- ASSIGNED TASK
In the data below, find each line containing the string "Learning" and return it.

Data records
-- Opening Marker --

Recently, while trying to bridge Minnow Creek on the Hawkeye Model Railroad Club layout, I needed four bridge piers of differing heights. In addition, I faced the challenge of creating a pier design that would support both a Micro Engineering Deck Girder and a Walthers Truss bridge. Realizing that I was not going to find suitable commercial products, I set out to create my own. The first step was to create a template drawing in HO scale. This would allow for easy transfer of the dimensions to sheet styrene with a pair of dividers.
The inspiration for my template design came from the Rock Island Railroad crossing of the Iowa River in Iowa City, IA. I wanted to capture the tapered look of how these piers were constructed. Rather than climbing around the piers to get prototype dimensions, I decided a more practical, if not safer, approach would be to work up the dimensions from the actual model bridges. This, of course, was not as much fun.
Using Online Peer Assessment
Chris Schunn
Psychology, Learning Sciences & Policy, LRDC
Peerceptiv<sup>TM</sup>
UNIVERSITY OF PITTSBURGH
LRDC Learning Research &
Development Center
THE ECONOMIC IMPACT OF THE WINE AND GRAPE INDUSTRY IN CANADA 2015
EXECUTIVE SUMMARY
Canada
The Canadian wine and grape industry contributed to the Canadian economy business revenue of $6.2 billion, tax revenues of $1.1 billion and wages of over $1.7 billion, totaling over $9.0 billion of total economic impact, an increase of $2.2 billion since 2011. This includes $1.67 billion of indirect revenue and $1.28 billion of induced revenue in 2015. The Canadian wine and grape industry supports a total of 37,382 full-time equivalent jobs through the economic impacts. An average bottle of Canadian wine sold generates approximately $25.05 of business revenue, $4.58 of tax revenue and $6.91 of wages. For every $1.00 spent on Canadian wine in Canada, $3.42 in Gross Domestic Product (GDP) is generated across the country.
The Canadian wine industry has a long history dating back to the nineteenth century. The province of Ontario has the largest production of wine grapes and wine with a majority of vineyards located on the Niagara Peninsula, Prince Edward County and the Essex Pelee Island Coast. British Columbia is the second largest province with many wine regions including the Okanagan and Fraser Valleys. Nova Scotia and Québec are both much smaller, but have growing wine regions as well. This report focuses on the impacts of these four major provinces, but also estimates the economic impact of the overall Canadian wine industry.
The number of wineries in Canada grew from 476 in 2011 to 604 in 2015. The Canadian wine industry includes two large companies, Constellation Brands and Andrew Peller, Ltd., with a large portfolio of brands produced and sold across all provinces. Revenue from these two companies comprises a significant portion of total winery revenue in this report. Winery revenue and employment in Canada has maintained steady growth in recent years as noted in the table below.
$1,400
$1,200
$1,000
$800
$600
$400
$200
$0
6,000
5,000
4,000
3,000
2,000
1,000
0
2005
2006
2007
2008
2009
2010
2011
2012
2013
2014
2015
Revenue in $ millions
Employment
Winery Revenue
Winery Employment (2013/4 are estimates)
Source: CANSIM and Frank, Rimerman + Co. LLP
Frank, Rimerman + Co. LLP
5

-- Closing Marker --

- WRITTEN RESPONSE
Psychology, Learning Sciences & Policy, LRDC
LRDC Learning Research &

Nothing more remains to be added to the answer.